The required lines are those that contain "down"; pull them out of the data and copy them.

The records>
= = =
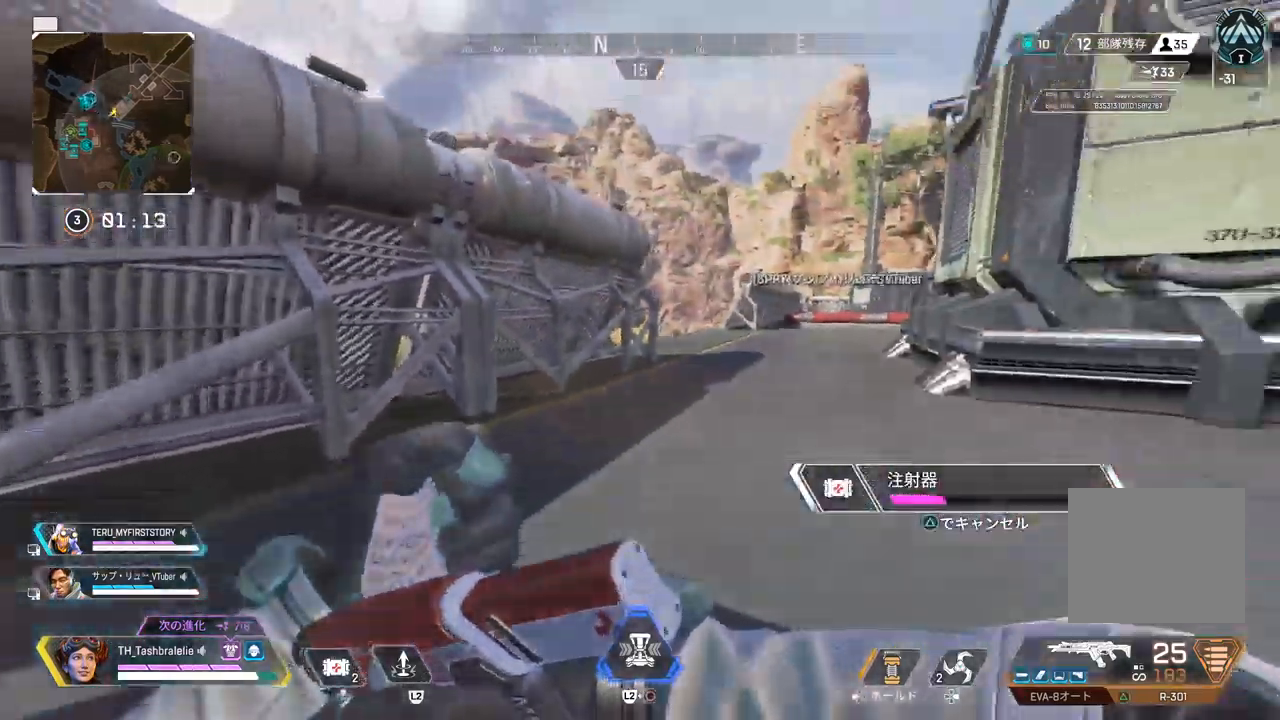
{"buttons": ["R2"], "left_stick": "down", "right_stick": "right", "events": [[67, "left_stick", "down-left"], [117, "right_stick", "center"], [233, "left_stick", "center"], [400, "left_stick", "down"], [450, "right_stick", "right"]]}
= = =
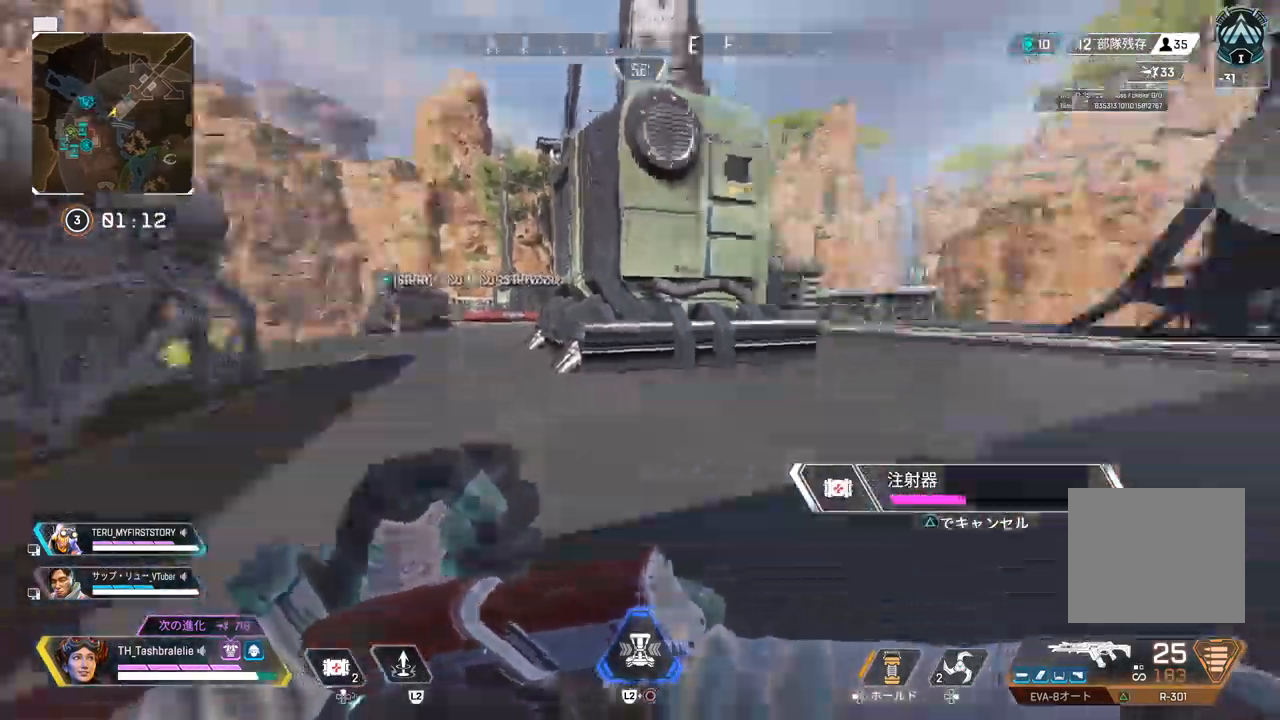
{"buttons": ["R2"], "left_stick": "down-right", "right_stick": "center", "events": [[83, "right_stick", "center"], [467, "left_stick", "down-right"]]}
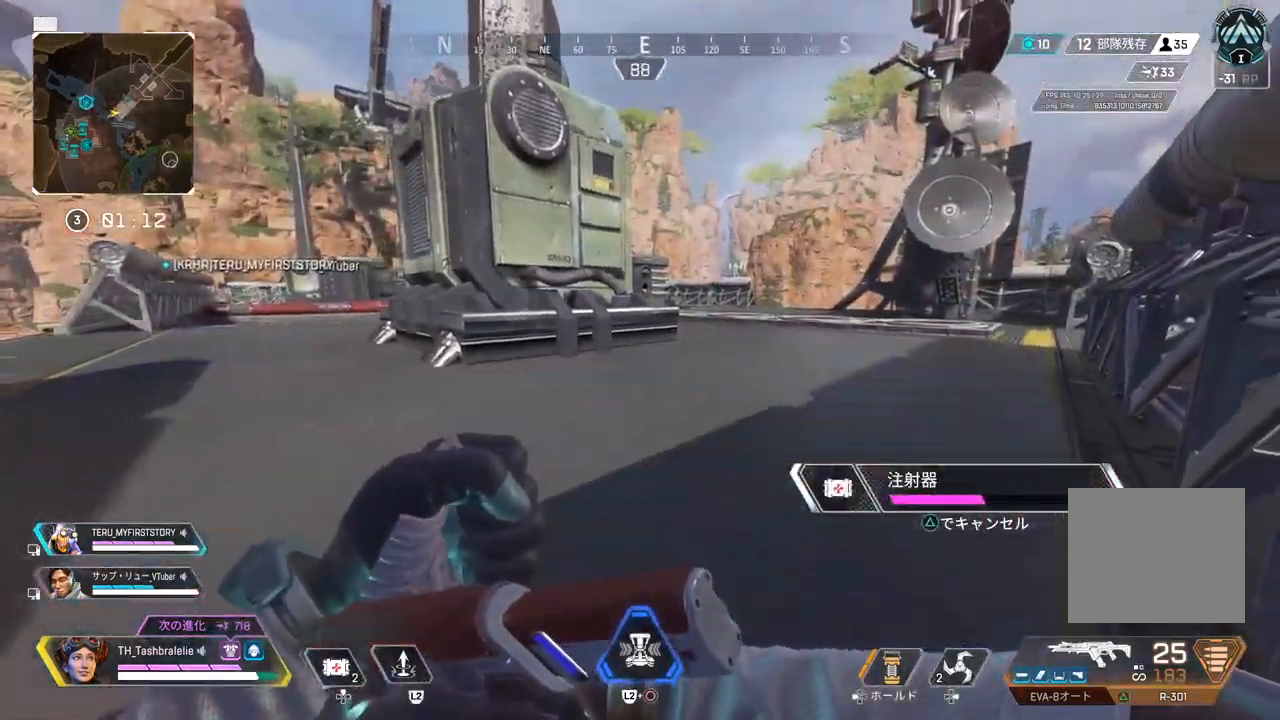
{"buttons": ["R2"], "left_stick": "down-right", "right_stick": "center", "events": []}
= = =
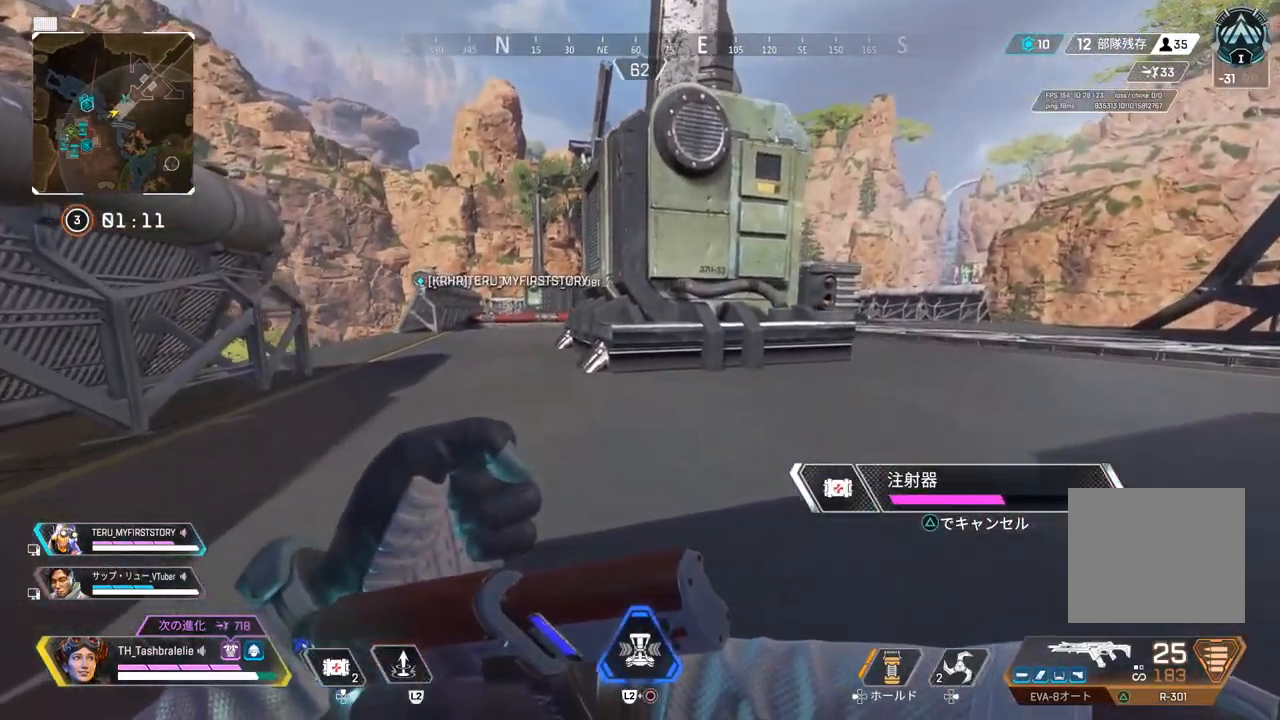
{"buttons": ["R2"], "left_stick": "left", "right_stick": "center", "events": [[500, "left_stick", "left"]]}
= = =
Your solution>
{"buttons": ["R2"], "left_stick": "down", "right_stick": "right", "events": [[67, "left_stick", "down-left"], [117, "right_stick", "center"], [233, "left_stick", "center"], [400, "left_stick", "down"], [450, "right_stick", "right"]]}
{"buttons": ["R2"], "left_stick": "down-right", "right_stick": "center", "events": [[83, "right_stick", "center"], [467, "left_stick", "down-right"]]}
{"buttons": ["R2"], "left_stick": "down-right", "right_stick": "center", "events": []}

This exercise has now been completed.